Way late with these but...
My WrestleMania 34 edition!
Location: My super mark cousin's apartment.
His wife has gotten into wrestling, complete with Nattie's "Paws out, Claws out" cat lady T-shirt and full on Finn Balor crush. So the focus will be on some new components:
Cousin's wife's friend who came over for wine
Cousin's smarky friend (technically a fan but had some ignorant comments)
Cousin's BFF's wife with SJW tendencies
SJW's very not SJW dad
Women's Battle Royale
Me: Am I the only one seeing This?
Random: What?
Me: Does the trophy look like anything to anybody else but me?
Smark: Fallopian tubes?!
Wine friend: Oh my god! Yes it does!
Cousin's wife: That is so totally a ueterus. I can't unsee that now.
Rollins' White Walker entrance
SJW: Is he the Night King? I'm with him.
Miz's "augmented reality" entrance
Wine friend: How are they doing that? Can they see that at the place?
The room: Finn's coming out last. He's bringing out the demon and going over.
Balor's Rainbow Warrior entrance
Whole room: *sound of ten eyebrows raising in unison*
SJW: I change my pick. That is awesome.
Wine friend: Is he...
Me: Nah, but there has been some speculation. He's with Charley Caruso.
Cousin: Really? That lucky little bastard!
Cousin's wife: *Takes time out from drooling over Finn to get jealous.* Hey!
Me: Wait. No. Cathy Kelly. It's Cathy Kelly he's playing Legos with, supposedly.
Cousin: But still! Lucky Irish eight pack ab havin' bastard.
Wine friend: Why were people thinking he was... I mean, before this?
Me: He's always been awkward and, supposedly, barely legal Becky Lynch was throwing herself at him and he pretty much blew it off.
SJW's dad: Confirmed.
Asuka and Charlotte stand face-to-throat
Wine friend: Now that don't even seem fair. Look at the size of the one girl.
The room: Wait until Alexa and Nia.
John Cena run to the back
The room: Wup. Undertaker's in the building John. You got a match.
Wine friend: Undertaker is still around? I watched him when I was a kid.
US Title match
Smark: Rusev is so over right now. He has to win this. He deserves to finally have his WrestleMania Moment (TM).
Me: Like when he rode into the arena on a tank and had a 40 man color guard escort him to the ring?
Smark: That was different.
Ronda Rousey Arrival Match
*We were all just pleasantly surprised with how well it went.*
New Day entrance
Wine friend: Wait up. This is a tag team match. How is there three of them?
Cousin: Only two are going to wrestle.
Wine friend: Which one?
Cousin: They figure it out when they get there.
Wine friend: And what's the other one gonna do? Is he gonna cheat like in they would do in the old days or is he just gonna hang out with the midgets?
Bludgeon Brothers entrance
Wine friend: What is that!? Scary as hell. I'm not even gonna lie.
Replay of Bludgeon Bros ring steps spot on Xavier
Wine friend: Oh my god! Why would ever try to fight them again?
Undertaker vs John Cena
Wine friend: How you gonna get scared when you talking shit about somebody so they fight and then they show up? You called him out. How you gonna get scared now?
Ring apron powerbomb spot on D-Bry
Wine friend: Oh! Were they supposed to do that? That looks painful. Like for real painful.
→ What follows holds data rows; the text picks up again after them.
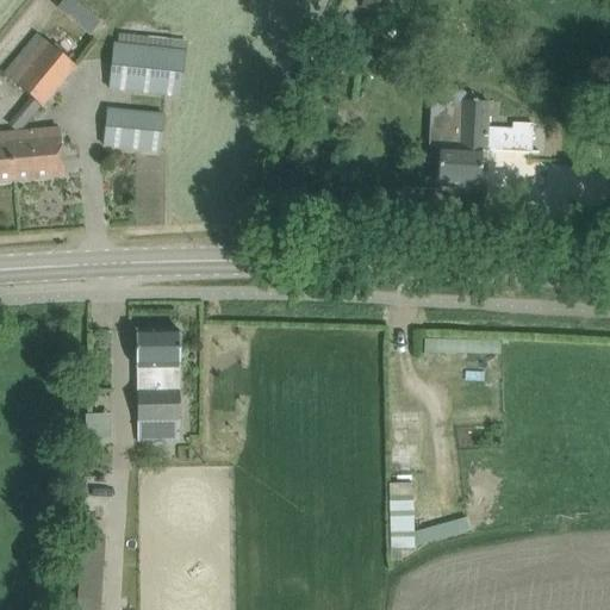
[(87,0),(106,16),(119,0),(87,0)]
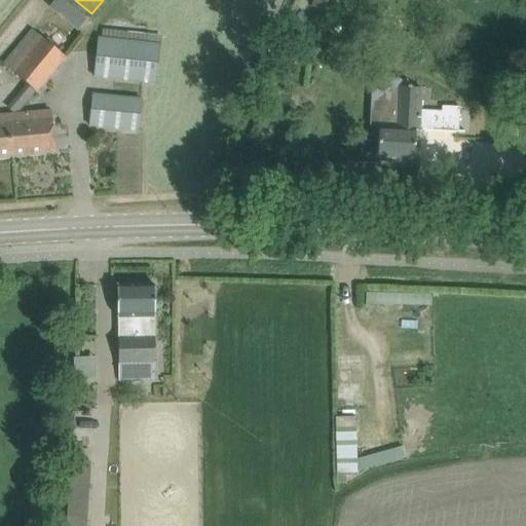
[(312,0),(311,5),(332,10),(334,0),(312,0)]
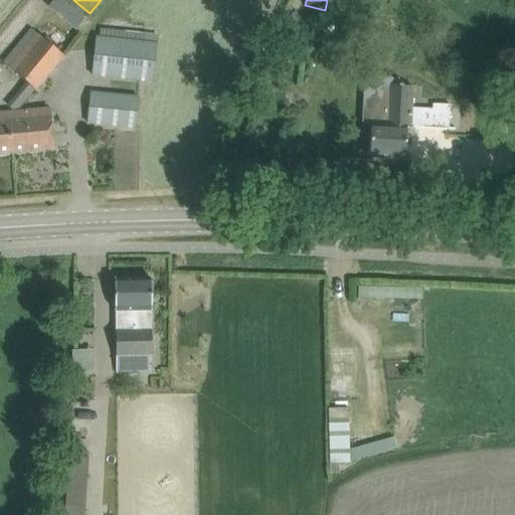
[(70,8),(60,19),(74,31),(83,20),(70,8)]
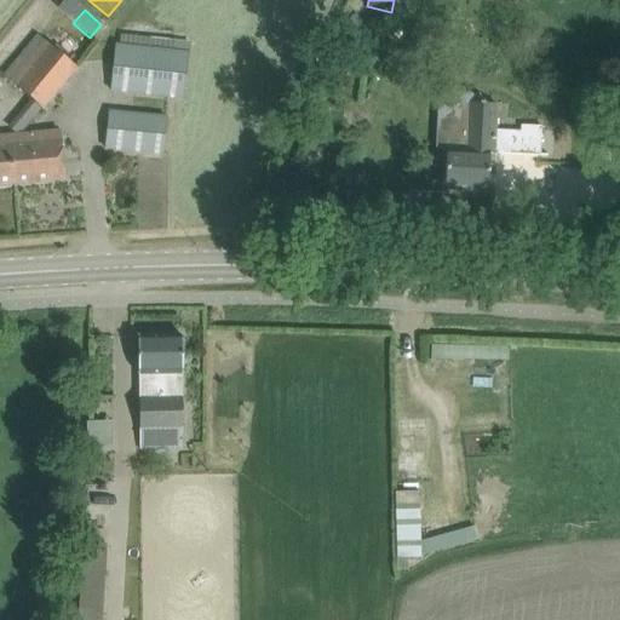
[(36,34),(3,74),(44,109),(79,69),(36,34)]
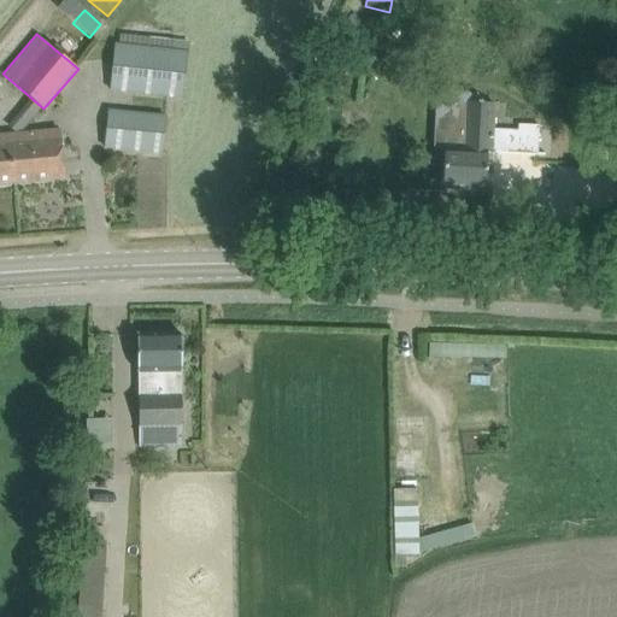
[(119,34),(118,46),(113,46),(109,89),(181,97),(184,57),(188,57),(189,41),(119,34)]
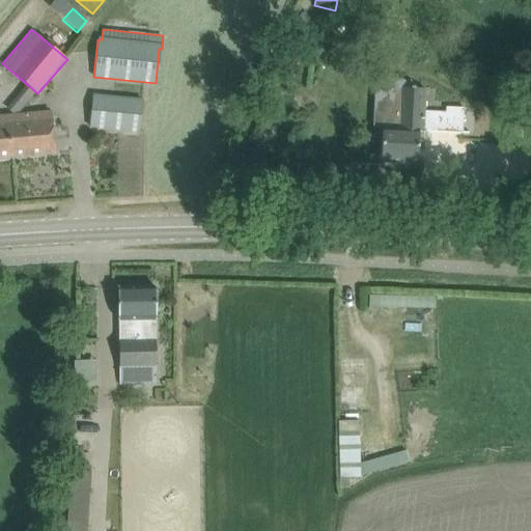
[(383,129),(382,141),(381,162),(417,164),(419,132),(423,132),(469,134),(469,133),(463,133),(464,109),(446,108),(446,113),(424,112),(425,89),(415,89),(415,87),(412,87),(412,89),(400,88),(398,130),(383,129)]
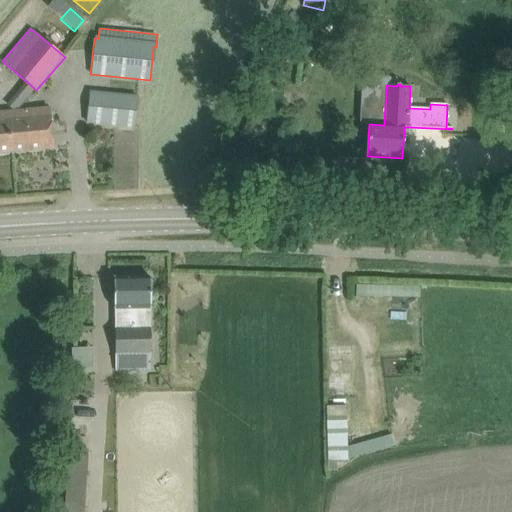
[(89,92),(86,122),(134,127),(137,97),(89,92)]
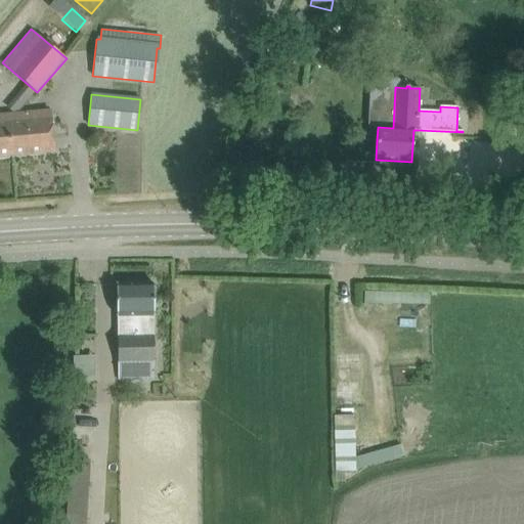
[(51,112),(12,116),(15,156),(54,151),(51,112)]
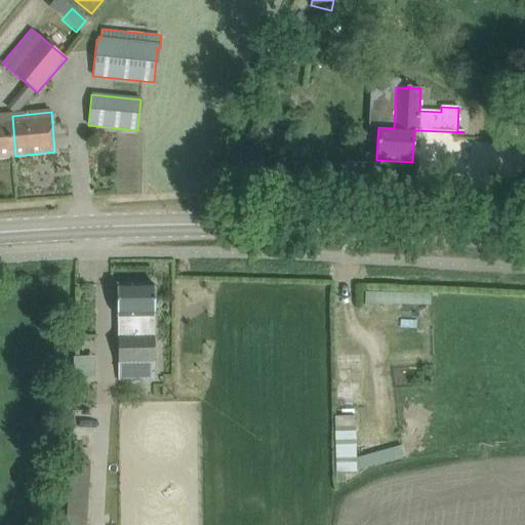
[(0,157),(15,156),(12,116),(0,116),(0,157)]
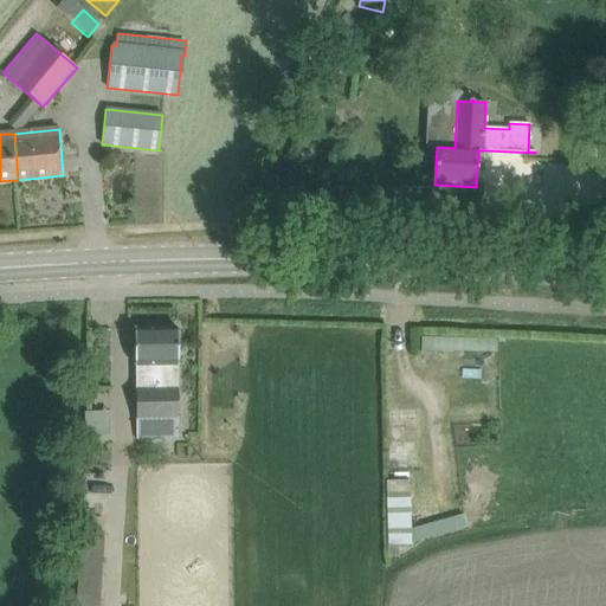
[(605,147),(593,148),(593,156),(605,155),(605,147)]
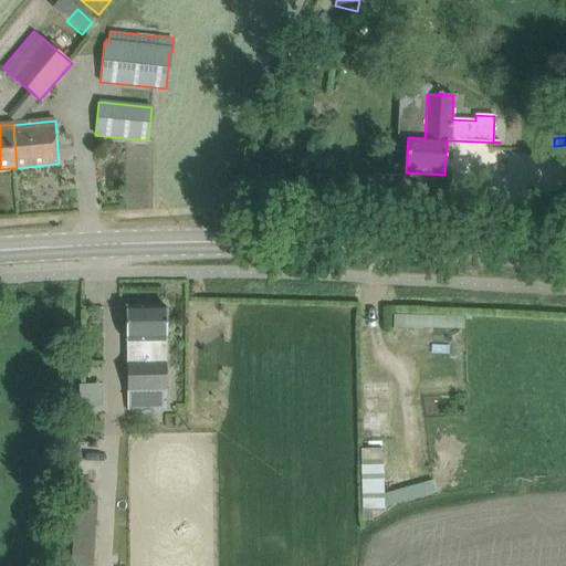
[(126,307),(126,329),(126,343),(127,410),(167,410),(166,306),(126,307)]
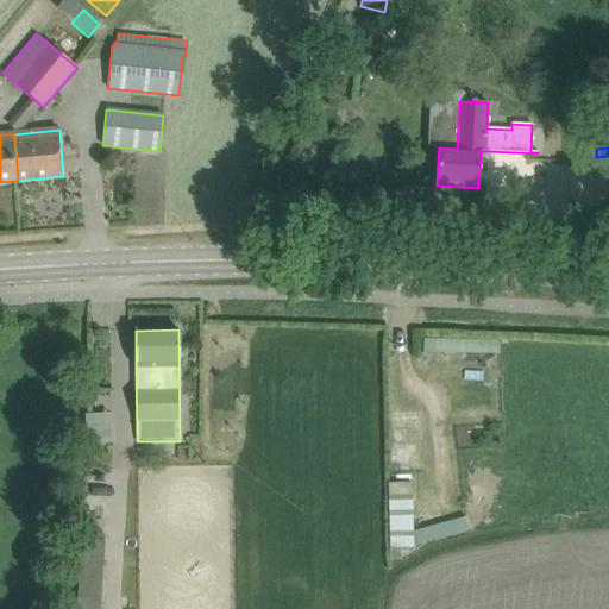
[(415,545),(413,481),(390,482),(391,546),(415,545)]
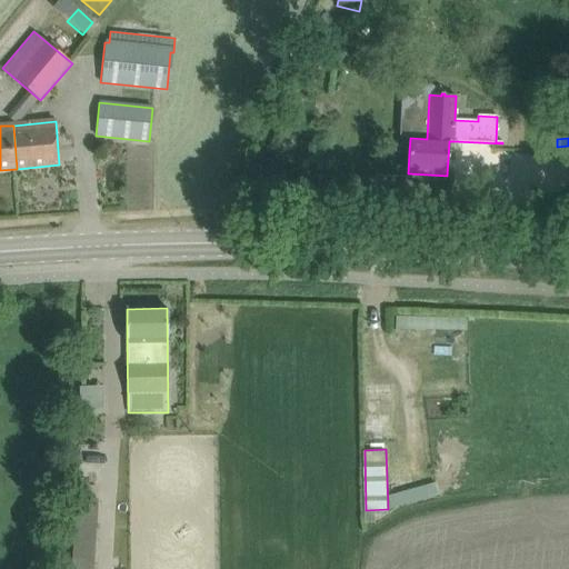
[(395,506),(439,493),(436,481),(391,493),(395,506)]
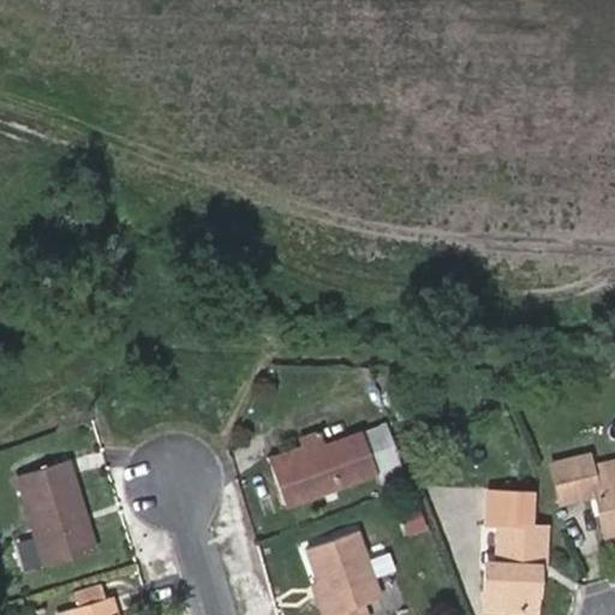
[(386,423),(363,431),(376,467),(382,484),(406,476),(386,423)]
Cousin: It's the hardest part of the ring. It's one of the reasons why Kevin Owens is so dangerous.
Me: *Disapproving stare with head shake*
Cousin: *stares back and silently mouths "Fuck you"*
Nia vs Alexa
Wine friend: Oh hell no. That's not even fair. Why would you talk shit to somebody that much bigger than you? Just run.
Nakamura entrance
Wine friend: So what is he, like, Michael Jackson but Asian?
Braun's partner's name is revealed as Nicholas
The room: That's a boy?
Nicholas tags in
SJW's dad in a Rick Grimes voice: "Coral, stay in the house!"
Brock vs Roman
Wine friend: He needs to find a new move because that one's not working.
The room: Geez, that's a lot of blood.
Smark: Roman hasn't figured out how to blade.